The output signals 33 are connected to the multiplexor 22 where they are multiplexed to a common signal 34. This signal is received by the communication interface 23 which communicates with the databus 25. The signal processing in the entire antenna unit 1, from

antenna

12, 17, via tuner unit 20 and multiplexor 22, to the communication interface 23 with the databus 25, can be accomplished with prior-art technique by a person skilled in the art.

According to an embodiment of the antenna unit 1 according to the invention, at least one antenna 17' which transmits and receives GSM signals is not connected to a tuner arranged on the printed circuit board. It is instead, via a line 35, for instance a coaxial cable, connected to a telephone (not shown) adjacent to the driver's seat. The reason for this solution is that the mobile telephone system is included in the safety system of the vehicle and therefore should not be dependent on the databus.

The printer circuit board 14 is, as is evident from Fig. 4, covered underneath with a preferably foldable flap 40 to make it easy to reach the printed circuit board from the trunk 41 of the vehicle. Locking means (not shown) of various kinds can, of course, be arranged in connection with the flap to prevent unauthorized people from having access, intentionally or unintentionally, to the

components

17, 20, 22, 23 arranged on the printed circuit board 14.

It will be appreciated that the above preferred embodiments of the present invention are to be considered as examples only and that several variants are feasible within the scope of the inventive idea as defined in the appended claims.

For instance, the number and type of components, such as antennae and tuners, may be varied. The antenna unit may also comprise transmitters, which in the same way as the receivers are arranged on the printed circuit board and at least one antenna.

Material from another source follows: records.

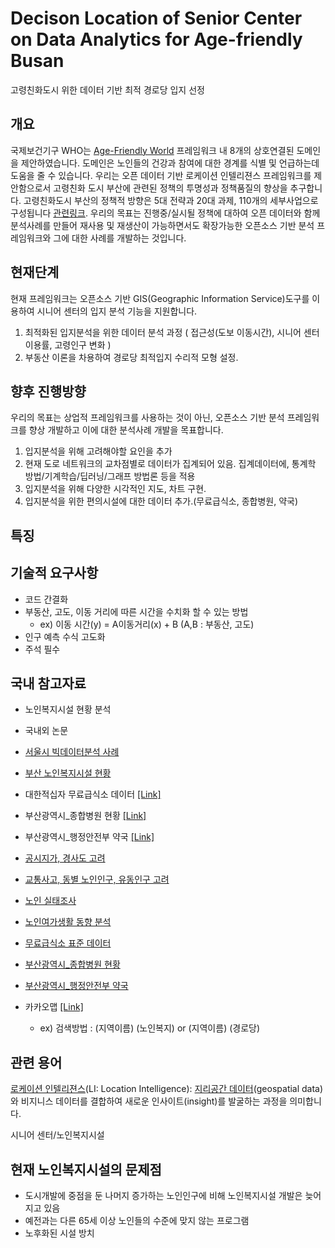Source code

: # Decison Location of Senior Center on Data Analytics for Age-friendly Busan
고령친화도시 위한 데이터 기반 최적 경로당 입지 선정 


## 개요
국제보건기구 WHO는 [Age-Friendly World](https://extranet.who.int/agefriendlyworld/age-friendly-cities-framework/) 프레임워크 내 8개의 상호연결된 도메인을 제안하였습니다. 도메인은 노인들의 건강과 참여에 대한 경계를 식별 및 언급하는데 도움을 줄 수 있습니다. 우리는 오픈 데이터 기반 로케이션 인텔리젼스 프레임워크를 제안함으로서 고령친화 도시 부산에 관련된 정책의 투명성과 정책품질의 향상을 추구합니다. 고령친화도시 부산의 정책적 방향은 5대 전략과 20대 과제, 110개의 세부사업으로 구성됩니다 [관련링크](http://afc.bswdi.re.kr/Main.do). 우리의 목표는 진행중/실시될 정책에 대하여 오픈 데이터와 함께 분석사례를 만들어 재사용 및 재생산이 가능하면서도 확장가능한 오픈소스 기반 분석 프레임워크와 그에 대한 사례를 개발하는 것입니다.

## 현재단계

현재 프레임워크는 오픈소스 기반 GIS(Geographic Information Service)도구를 이용하여 시니어 센터의 입지 분석 기능을 지원합니다. 
1. 최적화된 입지분석을 위한 데이터 분석 과정 ( 접근성(도보 이동시간), 시니어 센터 이용률, 고령인구 변화 )
2. 부동산 이론을 차용하여 경로당 최적입지 수리적 모형 설정.

## 향후 진행방향
우리의 목표는 상업적 프레임워크를 사용하는 것이 아닌, 오픈소스 기반 분석 프레임워크를 향상 개발하고 이에 대한 분석사례 개발을 목표합니다.
1. 입지분석을 위해 고려해야할 요인을 추가
2. 현재 도로 네트워크의 교차점별로 데이터가 집계되어 있음. 집계데이터에, 통계학 방법/기계학습/딥러닝/그래프 방법론 등을 적용
3. 입지분석을 위해 다양한 시각적인 지도, 차트 구현.
4. 입지분석을 위한 편의시설에 대한 데이터 추가.(무료급식소, 종합병원, 약국)


## 특징

## 기술적 요구사항
- 코드 간결화
- 부동산, 고도, 이동 거리에 따른 시간을 수치화 할 수 있는 방법 
  - ex) 이동 시간(y) = A이동거리(x) + B (A,B : 부동산, 고도)
- 인구 예측 수식 고도화
- 주석 필수

## 국내 참고자료
- 노인복지시설 현황 분석
- 국내외 논문
- [서울시 빅데이터분석 사례](https://github.com/pwjdgus/Data_Analytics_for_Age_friendly_busan/blob/main/%EC%B0%B8%EA%B3%A0%EC%9E%90%EB%A3%8C/%EC%84%9C%EC%9A%B8%EC%8B%9C%20%EB%85%B8%EC%9D%B8%EC%97%AC%EA%B0%80%EB%B3%B5%EC%A7%80%EC%8B%9C%EC%84%A4%20%EC%9E%85%EC%A7%80%20%EB%B6%84%EC%84%9D.pdf)
- [부산 노인복지시설 현황](http://www.busansenior.or.kr/04find/01.php)
- 대한적십자 무료급식소 데이터 [[Link]](https://www.data.go.kr/data/15089276/fileData.do)
- 부산광역시_종합병원 현황 [[Link]](https://www.data.go.kr/data/15083386/fileData.do)
- 부산광역시_행정안전부 약국 [[Link]](https://www.data.go.kr/data/15045036/fileData.do)

- [공시지가, 경사도 고려](https://github.com/pwjdgus/Data_Analytics_for_Age_friendly_busan/blob/main/%EC%B0%B8%EA%B3%A0%EC%9E%90%EB%A3%8C/%EA%B3%B5%EC%8B%9C%EC%A7%80%EA%B0%80%2C%20%EA%B2%BD%EC%82%AC%EB%8F%84%20%EA%B3%A0%EB%A0%A4.pdf)
- [교통사고, 동별 노인인구, 유동인구 고려](https://github.com/pwjdgus/Data_Analytics_for_Age_friendly_busan/blob/main/%EC%B0%B8%EA%B3%A0%EC%9E%90%EB%A3%8C/%EA%B5%90%ED%86%B5%EC%82%AC%EA%B3%A0%2C%20%EB%8F%99%EB%B3%84%20%EB%85%B8%EC%9D%B8%EC%9D%B8%EA%B5%AC%2C%20%EC%9C%A0%EB%8F%99%EC%9D%B8%EA%B5%AC%20%EA%B3%A0%EB%A0%A4.pdf)
- [노인 실태조사](https://github.com/pwjdgus/Data_Analytics_for_Age_friendly_busan/blob/main/%EC%B0%B8%EA%B3%A0%EC%9E%90%EB%A3%8C/2020%EB%85%84%EB%8F%84_%EB%85%B8%EC%9D%B8%EC%8B%A4%ED%83%9C%EC%A1%B0%EC%82%AC_%EB%B3%B4%EA%B3%A0%EC%84%9C.pdf)
- [노인여가생활 동향 분석](https://github.com/pwjdgus/Data_Analytics_for_Age_friendly_busan/blob/main/%EC%B0%B8%EA%B3%A0%EC%9E%90%EB%A3%8C/%EC%A0%95%EB%B3%B4%ED%99%94%EC%97%90%20%EB%94%B0%EB%A5%B8%20%EB%85%B8%EC%9D%B8%EC%9D%B8%EA%B5%AC%20%EC%97%AC%EA%B0%80%EC%83%9D%ED%99%9C%20%EB%8F%99%ED%96%A5.pdf)
- [무료급식소 표준 데이터](https://www.data.go.kr/data/15013107/standard.do)
- [부산광역시_종합병원 현황](https://www.data.go.kr/data/15083386/fileData.do)
- [부산광역시_행정안전부 약국](https://www.data.go.kr/data/15045036/fileData.do)
- 카카오맵 [[Link]](https://map.kakao.com/)
  - ex) 검색방법 : (지역이름) (노인복지) or (지역이름) (경로당)

## 관련 용어

[로케이션 인텔리젼스](https://www.esri.com/en-us/location-intelligence)(LI: Location Intelligence): [지리공간 데이터](https://www.ibm.com/topics/geospatial-data)(geospatial data)와 비지니스 데이터를 결합하여 새로운 인사이트(insight)를 발굴하는 과정을 의미합니다.

시니어 센터/노인복지시설


## 현재 노인복지시설의 문제점

- 도시개발에 중점을 둔 나머지 증가하는 노인인구에 비해 노인복지시설 개발은 늦어지고 있음
- 예전과는 다른 65세 이상 노인들의 수준에 맞지 않는 프로그램
- 노후화된 시설 방치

The vehicle can be of arbitrary model and category and need not necessarily be a station wagon as shown in the above description.

Claims

An antenna unit (1) for receiving electromagnetic signals in a vehicle (2), comprising two or more antennae (12, 17) and two or more tuner units (20), which are each connected to at least one antenna (12, 17), characterized in that

the output signals (33) from said tuner units are connected to a common coordinating means (22),

said antennae, tuner units and coordinating means are arranged on a common supporting element (10) to form an integrated unit,

an output signal (34) from the coordinating means (22) via a communication interface (23) being connectible to a vehicle-internal communication path (25).
An antenna unit as claimed in claim 1, wherein at least one of the antennae (17) is adapted to receive signals in the GHz range.
An antenna unit as claimed in claim 1 or 2, wherein at least one of the antennae (12) has an essentially two-dimensional spatial extent.
An antenna unit as claimed in any one of the preceding claims, wherein at least one antenna (17) is adapted to be releasably arranged on the supporting element (10).
An antenna unit as claimed in any one of the preceding claims, wherein at least one tuner unit (20) is adapted to be releasably arranged on the supporting element (10).
An antenna unit as claimed in any one of the preceding claims, wherein at least one antenna (12) is fixedly arranged on the surface of the supporting element (10).
An antenna unit as claimed in any one of the preceding claims, wherein the supporting element (10) comprises an essentially planar sheet of a non-conductive material, such as plastic, which is adapted to be mountable in the plane of the body (4) on the upper side of the vehicle (2).
An antenna unit as claimed in any one of the preceding claims, which, when the body (4) of the vehicle is made of a conductive material, is mountable in a recess (3) in the body of the vehicle.
An antenna unit as claimed in any one of the preceding claims, wherein at least one antenna (12, 17) is connected to two or more tuner units (20).
An antenna unit as claimed in any one of the preceding claims, wherein the coordinating means comprises a multiplexor (22).
An antenna unit as claimed in any one of the preceding claims, wherein the communication path (25) comprises a databus.
An antenna unit as claimed in any one of the preceding claims, wherein the communication path (25) comprises an optical cable.